Drew and I both enjoy eating many species of fish, but we’ve never been fish hogs. My father taught me that and I’ve also taught my sons the importance of selective harvest. Therefore, we only keep a few very large porgies. Large ones are easier to fillet and we end up with a substantial piece to cook. Most of all, we are lovers of fast action and will usually remain in a spot with lots of fish, even if the size is somewhat smaller than we believe we might catch elsewhere in the bay.
The Mixed Bag
We also enjoy a mixed bag. Although we catch a variety of species on the drift, we have noticed that we catch a greater variety when we find a good spot, anchor, and chum. I’ve fished with many different types of anglers over the years and noted they own differing philosophies and technique preferences. That is, some enjoy catching a mixed bag, while others are uniquely dedicated to one target species at a time. One fellow I used to fish with only wanted to catch flounder in the spring and fluke in the summer. Another guy would routinely whiz past surface feeding stripers and blues because his focus was fluke and only fluke. Of course, we also know anglers who, regardless of season and circumstances, will only chase striped bass.
I suppose my appreciation of a mixed bag relates back to my youth in Peconic Bay when, as mentioned above, we almost always caught a mixed bag. Imagine catching numbers of five or six different species in one tide, and I’m not talking about tiny fish? If you’ve never caught a 4-pound kingfish as I have, you have no idea how strong they are. Remember, they are a member of the drum family along with weakfish, black drum, and red drum and then maybe you can use your imagination and appreciate how hard they fight. I doubt we’ll ever see kingfish that big again in our waters, but I have the memories.
There are many reasons why I love catching a mixed bag that goes beyond the fond memories of my youth, because I appreciate the qualities of each species I catch. For one thing, they look different with varying shapes, colors, and markings, and I enjoy the beauty of each pattern. Appearance isn’t the only thing, because they also have differing attitudes and behaviors. These qualities affect the bite and the fight. I try to figure out what I have on the line before it gets to the surface. Sometimes, I know immediately by the bite, and sometimes by the way the fish fights once it’s hooked.
I cringe when someone asks me if I’ve “had any luck?” My reaction is a result of learning that if an angler relies solely on luck, they won’t catch much most of the time.
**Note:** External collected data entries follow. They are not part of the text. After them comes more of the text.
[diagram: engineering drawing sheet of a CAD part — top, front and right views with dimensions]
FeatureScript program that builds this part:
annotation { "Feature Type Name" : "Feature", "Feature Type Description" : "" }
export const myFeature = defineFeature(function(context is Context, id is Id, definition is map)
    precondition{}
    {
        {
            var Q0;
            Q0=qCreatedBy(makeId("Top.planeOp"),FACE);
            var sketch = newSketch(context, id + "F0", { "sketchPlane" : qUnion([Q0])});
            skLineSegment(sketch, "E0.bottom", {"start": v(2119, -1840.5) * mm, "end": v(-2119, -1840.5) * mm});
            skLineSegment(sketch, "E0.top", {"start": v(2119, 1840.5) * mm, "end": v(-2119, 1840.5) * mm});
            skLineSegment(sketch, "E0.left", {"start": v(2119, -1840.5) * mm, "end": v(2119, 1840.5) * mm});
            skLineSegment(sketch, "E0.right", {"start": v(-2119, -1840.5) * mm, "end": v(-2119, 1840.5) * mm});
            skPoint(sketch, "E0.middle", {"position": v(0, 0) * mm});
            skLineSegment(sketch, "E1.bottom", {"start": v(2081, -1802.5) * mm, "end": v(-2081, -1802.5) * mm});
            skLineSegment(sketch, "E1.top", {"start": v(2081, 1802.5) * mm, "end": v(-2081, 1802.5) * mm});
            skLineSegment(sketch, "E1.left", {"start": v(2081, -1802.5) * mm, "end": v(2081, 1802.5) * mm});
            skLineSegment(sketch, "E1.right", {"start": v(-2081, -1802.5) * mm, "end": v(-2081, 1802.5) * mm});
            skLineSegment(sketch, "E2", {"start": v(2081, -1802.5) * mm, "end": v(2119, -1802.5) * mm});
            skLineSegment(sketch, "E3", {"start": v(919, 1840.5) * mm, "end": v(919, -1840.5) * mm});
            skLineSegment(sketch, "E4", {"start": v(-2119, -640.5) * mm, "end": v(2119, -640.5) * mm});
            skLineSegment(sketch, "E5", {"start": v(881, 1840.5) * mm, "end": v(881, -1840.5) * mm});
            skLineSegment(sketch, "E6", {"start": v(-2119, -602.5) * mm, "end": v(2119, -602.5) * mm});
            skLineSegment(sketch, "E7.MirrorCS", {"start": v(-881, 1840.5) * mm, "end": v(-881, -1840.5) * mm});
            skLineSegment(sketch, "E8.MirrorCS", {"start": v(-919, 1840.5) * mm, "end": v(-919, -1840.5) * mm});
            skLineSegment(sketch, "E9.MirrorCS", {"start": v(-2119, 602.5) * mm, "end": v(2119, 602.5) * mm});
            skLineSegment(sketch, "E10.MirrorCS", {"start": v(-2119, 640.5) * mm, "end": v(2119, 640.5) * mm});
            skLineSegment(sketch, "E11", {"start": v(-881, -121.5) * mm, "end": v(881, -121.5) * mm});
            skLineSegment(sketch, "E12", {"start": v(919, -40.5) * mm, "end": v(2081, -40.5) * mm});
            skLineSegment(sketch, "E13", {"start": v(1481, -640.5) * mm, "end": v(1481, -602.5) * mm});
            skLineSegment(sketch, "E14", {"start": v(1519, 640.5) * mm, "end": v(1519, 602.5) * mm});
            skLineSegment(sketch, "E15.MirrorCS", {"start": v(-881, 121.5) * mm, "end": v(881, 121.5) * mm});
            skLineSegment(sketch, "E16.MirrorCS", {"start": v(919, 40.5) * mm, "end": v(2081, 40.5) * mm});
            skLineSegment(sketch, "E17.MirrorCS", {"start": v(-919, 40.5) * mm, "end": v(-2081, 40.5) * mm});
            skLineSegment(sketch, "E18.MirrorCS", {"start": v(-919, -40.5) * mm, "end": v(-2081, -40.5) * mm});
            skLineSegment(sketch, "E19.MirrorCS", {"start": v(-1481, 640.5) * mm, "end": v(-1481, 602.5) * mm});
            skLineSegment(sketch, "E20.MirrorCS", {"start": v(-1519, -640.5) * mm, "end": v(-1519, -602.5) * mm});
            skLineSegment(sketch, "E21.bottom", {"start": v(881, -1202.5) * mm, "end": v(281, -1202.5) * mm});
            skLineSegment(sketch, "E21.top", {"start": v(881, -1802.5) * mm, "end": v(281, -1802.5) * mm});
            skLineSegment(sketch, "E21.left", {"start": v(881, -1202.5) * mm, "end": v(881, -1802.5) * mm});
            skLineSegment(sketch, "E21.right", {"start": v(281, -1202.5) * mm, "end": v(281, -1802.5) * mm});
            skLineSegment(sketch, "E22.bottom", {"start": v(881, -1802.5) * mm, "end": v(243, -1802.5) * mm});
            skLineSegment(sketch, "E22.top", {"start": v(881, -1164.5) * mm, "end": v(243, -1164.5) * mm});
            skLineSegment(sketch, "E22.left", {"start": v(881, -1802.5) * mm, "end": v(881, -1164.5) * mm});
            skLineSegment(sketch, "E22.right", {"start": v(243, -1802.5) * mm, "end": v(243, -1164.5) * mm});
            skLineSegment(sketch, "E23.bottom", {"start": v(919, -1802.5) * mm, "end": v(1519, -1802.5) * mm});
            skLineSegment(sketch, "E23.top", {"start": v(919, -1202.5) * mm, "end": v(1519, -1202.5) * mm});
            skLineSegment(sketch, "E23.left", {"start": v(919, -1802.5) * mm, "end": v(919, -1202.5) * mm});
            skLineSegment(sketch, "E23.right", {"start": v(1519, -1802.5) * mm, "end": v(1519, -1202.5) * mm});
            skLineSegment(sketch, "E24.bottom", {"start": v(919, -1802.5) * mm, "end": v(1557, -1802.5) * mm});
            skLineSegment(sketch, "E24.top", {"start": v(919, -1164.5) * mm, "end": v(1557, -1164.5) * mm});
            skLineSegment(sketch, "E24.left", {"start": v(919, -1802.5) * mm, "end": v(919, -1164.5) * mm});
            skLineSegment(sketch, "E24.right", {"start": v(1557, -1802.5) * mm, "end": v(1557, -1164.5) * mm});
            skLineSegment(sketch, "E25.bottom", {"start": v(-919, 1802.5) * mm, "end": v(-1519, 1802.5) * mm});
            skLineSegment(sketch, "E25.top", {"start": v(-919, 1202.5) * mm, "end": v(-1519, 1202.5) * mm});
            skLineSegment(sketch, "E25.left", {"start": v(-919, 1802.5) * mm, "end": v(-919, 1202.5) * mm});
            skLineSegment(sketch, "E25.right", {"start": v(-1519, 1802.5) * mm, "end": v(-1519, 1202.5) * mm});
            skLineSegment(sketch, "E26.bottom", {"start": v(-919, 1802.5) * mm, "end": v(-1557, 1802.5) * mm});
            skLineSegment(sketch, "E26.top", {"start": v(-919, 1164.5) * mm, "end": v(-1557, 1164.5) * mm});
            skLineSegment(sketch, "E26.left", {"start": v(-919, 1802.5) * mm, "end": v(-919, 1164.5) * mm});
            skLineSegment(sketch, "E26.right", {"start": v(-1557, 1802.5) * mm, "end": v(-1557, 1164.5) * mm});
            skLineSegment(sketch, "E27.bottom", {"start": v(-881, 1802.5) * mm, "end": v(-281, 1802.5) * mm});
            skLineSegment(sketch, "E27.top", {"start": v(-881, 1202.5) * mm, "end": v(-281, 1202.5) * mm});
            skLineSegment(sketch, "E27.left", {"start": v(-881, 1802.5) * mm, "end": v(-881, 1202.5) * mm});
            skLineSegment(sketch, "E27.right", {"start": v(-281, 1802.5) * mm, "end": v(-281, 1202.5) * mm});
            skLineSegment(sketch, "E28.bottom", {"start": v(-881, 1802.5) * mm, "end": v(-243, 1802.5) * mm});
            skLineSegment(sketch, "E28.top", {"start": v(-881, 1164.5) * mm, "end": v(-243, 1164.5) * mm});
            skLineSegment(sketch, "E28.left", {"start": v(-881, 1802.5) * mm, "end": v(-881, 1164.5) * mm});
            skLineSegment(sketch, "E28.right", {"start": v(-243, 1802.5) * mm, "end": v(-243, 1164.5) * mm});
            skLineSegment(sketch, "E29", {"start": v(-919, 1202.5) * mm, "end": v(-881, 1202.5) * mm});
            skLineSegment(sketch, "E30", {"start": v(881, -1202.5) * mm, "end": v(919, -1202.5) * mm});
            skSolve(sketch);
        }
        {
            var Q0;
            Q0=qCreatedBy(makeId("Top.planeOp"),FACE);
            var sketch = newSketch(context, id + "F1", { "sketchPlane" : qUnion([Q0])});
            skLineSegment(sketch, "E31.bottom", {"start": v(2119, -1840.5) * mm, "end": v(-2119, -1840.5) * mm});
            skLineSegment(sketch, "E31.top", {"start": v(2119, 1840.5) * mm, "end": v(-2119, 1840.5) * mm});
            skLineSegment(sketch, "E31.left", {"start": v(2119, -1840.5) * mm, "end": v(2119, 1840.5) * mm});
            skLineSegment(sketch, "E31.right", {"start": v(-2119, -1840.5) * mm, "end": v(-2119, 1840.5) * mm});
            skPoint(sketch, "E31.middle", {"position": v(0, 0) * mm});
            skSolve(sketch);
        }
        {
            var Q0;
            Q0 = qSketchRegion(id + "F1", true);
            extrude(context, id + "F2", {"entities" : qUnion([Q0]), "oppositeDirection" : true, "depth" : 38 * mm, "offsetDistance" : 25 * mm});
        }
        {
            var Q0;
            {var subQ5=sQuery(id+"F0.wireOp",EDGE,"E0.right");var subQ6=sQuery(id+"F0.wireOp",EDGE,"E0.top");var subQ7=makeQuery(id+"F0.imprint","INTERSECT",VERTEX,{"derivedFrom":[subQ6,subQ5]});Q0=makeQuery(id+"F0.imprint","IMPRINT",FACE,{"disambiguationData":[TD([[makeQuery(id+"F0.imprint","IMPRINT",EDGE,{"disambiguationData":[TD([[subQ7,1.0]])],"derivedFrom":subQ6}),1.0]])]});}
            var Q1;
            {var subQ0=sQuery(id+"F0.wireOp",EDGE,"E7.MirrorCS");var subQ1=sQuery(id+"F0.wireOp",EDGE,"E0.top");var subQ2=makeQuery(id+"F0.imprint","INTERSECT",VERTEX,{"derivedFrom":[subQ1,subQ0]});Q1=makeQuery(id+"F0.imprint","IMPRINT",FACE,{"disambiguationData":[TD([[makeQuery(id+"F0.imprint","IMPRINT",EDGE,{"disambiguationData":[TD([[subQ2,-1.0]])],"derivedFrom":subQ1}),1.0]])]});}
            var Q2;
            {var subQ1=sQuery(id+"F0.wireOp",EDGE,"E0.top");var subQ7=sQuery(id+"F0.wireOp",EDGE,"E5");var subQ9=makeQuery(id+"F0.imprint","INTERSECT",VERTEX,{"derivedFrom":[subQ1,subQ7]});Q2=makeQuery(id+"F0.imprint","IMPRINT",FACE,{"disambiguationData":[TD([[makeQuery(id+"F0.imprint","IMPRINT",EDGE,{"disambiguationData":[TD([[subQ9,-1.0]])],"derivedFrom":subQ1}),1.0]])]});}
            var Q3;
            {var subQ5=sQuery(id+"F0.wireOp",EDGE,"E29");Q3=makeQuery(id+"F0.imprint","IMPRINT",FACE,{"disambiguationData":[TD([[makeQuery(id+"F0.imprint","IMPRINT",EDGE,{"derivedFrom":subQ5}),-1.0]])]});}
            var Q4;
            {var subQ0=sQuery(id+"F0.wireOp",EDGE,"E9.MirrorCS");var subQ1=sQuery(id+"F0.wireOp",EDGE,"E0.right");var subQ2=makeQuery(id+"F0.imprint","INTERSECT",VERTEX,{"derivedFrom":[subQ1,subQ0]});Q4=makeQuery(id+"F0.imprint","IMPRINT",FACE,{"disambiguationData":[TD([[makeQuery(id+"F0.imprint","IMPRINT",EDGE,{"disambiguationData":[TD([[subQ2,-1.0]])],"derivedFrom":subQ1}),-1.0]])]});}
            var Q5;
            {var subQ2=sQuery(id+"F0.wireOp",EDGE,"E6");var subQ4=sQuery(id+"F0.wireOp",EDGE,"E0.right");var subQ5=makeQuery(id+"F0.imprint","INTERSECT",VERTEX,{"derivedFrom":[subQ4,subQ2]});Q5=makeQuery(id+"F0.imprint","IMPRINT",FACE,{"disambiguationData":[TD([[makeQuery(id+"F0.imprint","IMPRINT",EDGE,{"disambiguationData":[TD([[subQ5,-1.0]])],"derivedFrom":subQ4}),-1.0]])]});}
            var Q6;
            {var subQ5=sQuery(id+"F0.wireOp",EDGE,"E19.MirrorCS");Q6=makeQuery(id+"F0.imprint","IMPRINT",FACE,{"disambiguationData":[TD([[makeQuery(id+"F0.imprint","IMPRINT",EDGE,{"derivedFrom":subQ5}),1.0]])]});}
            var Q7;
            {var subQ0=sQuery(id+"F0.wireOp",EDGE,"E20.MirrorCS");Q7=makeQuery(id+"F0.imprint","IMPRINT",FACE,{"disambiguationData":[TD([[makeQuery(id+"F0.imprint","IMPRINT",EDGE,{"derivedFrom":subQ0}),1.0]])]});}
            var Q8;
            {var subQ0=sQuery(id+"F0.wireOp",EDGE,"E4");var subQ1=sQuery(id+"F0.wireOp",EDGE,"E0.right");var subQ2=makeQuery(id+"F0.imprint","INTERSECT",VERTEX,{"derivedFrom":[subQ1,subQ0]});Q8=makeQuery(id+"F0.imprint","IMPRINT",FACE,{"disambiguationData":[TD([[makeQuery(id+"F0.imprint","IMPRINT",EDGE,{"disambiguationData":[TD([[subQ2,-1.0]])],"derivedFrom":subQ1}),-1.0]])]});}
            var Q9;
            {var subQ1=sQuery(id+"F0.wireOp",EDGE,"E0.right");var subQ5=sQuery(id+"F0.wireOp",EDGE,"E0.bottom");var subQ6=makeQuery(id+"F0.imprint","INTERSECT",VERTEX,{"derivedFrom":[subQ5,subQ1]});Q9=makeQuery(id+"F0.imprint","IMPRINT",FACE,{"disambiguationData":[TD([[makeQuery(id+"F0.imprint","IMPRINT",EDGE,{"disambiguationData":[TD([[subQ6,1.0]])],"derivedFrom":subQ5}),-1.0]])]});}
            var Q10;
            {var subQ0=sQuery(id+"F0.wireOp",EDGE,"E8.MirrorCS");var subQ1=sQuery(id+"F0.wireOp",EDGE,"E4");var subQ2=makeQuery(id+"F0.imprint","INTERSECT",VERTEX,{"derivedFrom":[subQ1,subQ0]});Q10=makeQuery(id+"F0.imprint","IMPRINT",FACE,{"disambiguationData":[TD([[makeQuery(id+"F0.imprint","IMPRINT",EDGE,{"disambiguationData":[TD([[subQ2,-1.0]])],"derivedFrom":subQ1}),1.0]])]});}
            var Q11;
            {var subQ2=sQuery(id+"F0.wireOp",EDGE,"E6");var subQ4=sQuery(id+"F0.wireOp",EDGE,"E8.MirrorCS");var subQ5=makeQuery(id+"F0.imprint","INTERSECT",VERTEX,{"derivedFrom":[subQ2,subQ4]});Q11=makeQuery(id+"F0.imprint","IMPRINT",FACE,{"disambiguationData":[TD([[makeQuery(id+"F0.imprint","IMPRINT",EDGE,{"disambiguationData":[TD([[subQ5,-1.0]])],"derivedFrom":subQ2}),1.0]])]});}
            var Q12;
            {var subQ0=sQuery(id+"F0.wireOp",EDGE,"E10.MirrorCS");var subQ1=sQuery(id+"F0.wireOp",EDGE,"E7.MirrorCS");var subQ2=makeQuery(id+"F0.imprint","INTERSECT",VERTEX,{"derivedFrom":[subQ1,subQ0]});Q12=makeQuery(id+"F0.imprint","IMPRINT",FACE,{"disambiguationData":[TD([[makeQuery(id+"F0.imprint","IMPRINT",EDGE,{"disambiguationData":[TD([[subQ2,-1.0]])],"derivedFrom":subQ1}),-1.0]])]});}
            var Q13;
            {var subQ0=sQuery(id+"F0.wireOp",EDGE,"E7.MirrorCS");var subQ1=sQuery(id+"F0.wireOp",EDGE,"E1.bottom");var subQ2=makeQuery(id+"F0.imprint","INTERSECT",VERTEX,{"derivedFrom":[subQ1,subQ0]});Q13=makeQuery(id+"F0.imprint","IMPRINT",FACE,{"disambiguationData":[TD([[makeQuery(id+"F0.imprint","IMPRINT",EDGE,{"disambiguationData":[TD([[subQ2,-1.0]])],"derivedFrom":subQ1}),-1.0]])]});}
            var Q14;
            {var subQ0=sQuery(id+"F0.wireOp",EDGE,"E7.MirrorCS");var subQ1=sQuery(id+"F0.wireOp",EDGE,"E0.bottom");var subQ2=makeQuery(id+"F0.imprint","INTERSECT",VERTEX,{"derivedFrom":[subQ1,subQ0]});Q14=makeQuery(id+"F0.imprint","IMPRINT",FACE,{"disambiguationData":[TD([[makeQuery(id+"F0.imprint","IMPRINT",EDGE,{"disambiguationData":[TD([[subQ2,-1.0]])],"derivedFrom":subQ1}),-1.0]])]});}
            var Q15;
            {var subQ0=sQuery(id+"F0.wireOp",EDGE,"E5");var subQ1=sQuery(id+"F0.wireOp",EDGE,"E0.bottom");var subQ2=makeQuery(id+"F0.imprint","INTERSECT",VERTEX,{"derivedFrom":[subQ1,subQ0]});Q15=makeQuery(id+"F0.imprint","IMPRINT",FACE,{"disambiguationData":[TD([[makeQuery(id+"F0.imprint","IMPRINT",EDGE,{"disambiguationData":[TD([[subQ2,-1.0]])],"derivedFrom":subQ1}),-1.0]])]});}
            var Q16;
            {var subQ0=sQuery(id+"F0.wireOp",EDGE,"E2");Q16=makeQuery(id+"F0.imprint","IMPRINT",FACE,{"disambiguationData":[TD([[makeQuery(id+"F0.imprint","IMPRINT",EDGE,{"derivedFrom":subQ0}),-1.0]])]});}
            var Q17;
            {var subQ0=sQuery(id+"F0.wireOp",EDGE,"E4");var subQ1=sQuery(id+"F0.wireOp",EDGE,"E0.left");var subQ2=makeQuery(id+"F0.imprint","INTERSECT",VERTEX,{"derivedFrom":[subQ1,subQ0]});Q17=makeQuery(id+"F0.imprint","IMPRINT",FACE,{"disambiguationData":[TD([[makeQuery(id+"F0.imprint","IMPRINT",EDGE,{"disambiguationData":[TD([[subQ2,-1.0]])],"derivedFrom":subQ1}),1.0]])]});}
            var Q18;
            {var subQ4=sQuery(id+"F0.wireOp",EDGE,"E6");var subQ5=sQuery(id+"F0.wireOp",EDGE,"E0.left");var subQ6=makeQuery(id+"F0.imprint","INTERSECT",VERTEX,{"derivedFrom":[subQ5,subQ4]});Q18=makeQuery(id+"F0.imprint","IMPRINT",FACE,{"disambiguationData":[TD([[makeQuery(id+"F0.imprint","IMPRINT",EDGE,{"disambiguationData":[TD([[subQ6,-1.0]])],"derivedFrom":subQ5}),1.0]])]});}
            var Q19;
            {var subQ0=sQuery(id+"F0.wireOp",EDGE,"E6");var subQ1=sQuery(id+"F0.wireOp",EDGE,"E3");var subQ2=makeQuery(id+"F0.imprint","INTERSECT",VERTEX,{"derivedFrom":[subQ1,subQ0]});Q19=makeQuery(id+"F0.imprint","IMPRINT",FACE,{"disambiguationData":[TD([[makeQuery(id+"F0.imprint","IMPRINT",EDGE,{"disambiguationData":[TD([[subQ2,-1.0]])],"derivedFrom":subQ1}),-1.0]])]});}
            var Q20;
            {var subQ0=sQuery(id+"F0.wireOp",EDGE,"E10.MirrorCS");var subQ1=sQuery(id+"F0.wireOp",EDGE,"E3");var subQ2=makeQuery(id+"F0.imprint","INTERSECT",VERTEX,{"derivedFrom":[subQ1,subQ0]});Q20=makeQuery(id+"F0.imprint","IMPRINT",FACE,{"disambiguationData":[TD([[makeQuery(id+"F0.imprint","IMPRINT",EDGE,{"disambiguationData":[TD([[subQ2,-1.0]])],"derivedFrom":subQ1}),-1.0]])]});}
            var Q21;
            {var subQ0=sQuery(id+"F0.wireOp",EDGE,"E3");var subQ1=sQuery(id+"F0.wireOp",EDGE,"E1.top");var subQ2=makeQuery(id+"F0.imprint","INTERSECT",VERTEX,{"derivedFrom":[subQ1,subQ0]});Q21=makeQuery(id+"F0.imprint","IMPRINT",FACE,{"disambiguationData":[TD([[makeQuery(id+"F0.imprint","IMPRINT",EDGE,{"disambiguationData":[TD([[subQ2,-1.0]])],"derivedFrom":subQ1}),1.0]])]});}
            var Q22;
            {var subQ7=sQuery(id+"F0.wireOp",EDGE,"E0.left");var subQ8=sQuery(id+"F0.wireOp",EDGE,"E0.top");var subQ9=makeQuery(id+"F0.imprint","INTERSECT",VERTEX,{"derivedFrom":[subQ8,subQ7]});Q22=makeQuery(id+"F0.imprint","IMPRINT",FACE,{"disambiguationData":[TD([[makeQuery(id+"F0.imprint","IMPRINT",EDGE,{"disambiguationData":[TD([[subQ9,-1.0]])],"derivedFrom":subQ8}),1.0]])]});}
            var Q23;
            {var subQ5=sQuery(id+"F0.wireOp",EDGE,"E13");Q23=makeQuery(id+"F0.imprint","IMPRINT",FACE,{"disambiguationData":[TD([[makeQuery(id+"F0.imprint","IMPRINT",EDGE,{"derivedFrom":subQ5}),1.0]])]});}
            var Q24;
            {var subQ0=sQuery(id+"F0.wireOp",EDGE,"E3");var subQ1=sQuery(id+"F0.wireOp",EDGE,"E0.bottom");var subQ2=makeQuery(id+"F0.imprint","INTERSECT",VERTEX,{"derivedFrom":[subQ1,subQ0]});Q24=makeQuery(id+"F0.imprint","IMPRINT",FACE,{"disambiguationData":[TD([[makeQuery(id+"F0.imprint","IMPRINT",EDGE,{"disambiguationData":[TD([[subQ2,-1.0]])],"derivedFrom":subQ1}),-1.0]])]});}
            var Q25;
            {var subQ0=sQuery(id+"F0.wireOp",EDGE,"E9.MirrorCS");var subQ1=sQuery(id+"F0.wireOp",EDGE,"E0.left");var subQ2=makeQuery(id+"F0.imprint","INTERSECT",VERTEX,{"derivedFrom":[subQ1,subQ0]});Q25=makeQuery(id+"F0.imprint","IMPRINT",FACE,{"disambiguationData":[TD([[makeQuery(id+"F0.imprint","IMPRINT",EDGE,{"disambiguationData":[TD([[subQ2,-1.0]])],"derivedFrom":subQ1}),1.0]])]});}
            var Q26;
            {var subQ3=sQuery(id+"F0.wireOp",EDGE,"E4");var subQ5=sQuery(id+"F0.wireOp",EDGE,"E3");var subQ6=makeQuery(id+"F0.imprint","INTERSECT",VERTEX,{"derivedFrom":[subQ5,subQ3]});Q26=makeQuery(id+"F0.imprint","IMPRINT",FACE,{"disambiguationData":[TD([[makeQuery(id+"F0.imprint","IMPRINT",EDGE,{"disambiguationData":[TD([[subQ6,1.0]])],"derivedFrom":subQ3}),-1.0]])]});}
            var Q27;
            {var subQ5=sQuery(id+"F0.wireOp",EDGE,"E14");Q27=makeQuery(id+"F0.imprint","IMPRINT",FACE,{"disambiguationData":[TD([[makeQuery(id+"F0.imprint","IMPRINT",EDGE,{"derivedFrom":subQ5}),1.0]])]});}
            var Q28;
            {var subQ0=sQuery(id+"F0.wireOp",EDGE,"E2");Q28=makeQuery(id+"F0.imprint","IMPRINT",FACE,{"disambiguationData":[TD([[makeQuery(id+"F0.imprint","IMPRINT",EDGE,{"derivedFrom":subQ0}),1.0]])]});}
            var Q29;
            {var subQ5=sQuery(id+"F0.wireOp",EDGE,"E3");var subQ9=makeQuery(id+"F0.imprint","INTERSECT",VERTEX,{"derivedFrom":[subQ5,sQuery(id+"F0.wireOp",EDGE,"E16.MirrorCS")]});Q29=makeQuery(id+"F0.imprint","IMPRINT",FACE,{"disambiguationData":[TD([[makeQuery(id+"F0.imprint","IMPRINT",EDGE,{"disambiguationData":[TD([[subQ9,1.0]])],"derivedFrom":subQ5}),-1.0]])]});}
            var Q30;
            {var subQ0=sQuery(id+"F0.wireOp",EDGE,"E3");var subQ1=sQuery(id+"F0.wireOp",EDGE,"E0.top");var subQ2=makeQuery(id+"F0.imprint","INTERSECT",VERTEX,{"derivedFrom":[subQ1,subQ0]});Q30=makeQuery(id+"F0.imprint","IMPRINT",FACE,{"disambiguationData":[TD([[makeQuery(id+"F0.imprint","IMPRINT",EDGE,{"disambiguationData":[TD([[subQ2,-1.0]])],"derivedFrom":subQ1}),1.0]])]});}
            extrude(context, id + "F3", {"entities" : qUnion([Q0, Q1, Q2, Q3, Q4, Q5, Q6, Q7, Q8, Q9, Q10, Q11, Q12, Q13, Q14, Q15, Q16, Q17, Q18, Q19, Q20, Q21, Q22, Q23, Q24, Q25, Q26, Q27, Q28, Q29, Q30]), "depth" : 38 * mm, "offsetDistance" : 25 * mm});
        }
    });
Consistent success develops over time as we learn how to use information. The data log consists of a mix of skill and experience including being at the right place at the right time, understanding the effects of weather and tide, developing an intimate knowledge of local waters, and getting the most out of their gear. That leaves inclination. I think inclination is a combination of experience and skill so that a good fisherman comes to trust their instincts and therefore have the confidence to go here or there, use this technique or that, or leave a withering bite in hopes of a better one elsewhere.
“And the sea grants each man new hope, while sleep brings dreams of home.” As a fisherman I often think of this quote from Christopher Columbus because each trip begins with new hope and expectations, but it’s in reveries where I find a connection to the core of my love for fishing and the people I’ve fished with.